◆ Records for the exercise:
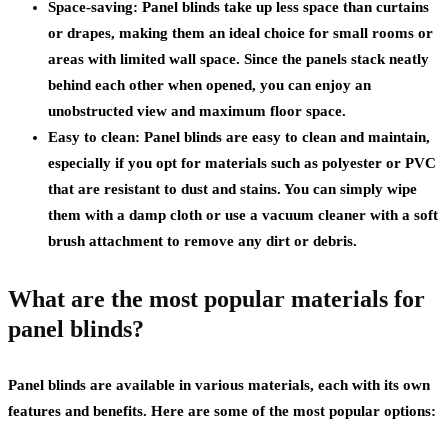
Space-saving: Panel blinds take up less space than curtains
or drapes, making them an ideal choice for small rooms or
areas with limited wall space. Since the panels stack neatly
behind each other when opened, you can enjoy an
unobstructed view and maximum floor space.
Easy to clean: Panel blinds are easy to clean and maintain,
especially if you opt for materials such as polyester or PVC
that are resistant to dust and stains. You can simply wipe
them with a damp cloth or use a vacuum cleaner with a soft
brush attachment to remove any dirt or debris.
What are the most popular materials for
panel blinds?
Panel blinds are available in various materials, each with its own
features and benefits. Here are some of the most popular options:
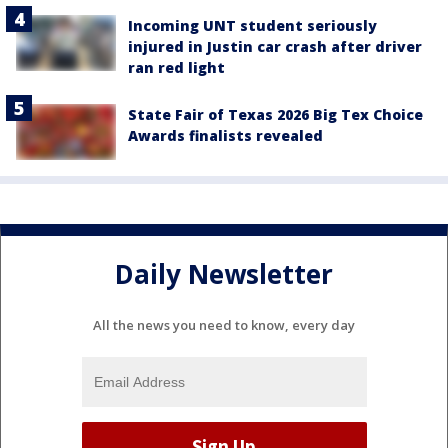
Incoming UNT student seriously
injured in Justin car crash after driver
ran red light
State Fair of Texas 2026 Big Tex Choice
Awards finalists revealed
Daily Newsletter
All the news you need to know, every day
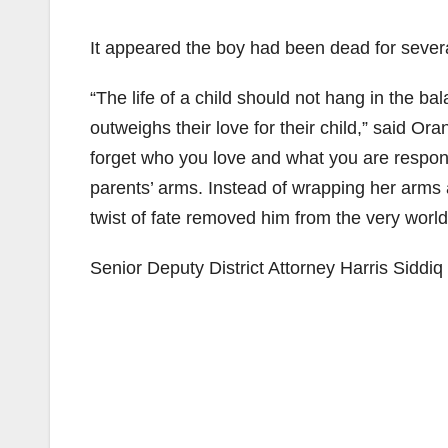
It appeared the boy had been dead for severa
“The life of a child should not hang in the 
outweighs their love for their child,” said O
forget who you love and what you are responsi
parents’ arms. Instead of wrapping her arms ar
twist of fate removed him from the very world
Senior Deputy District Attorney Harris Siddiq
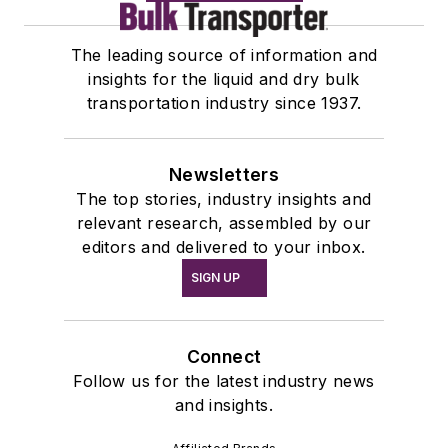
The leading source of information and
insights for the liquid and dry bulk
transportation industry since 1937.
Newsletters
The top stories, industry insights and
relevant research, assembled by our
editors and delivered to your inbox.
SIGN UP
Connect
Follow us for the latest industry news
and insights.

◆ What you have to do: Check each line of the entries for the word "with". State how many lines hold it, and write nothing else.

◆ Exercise output: 3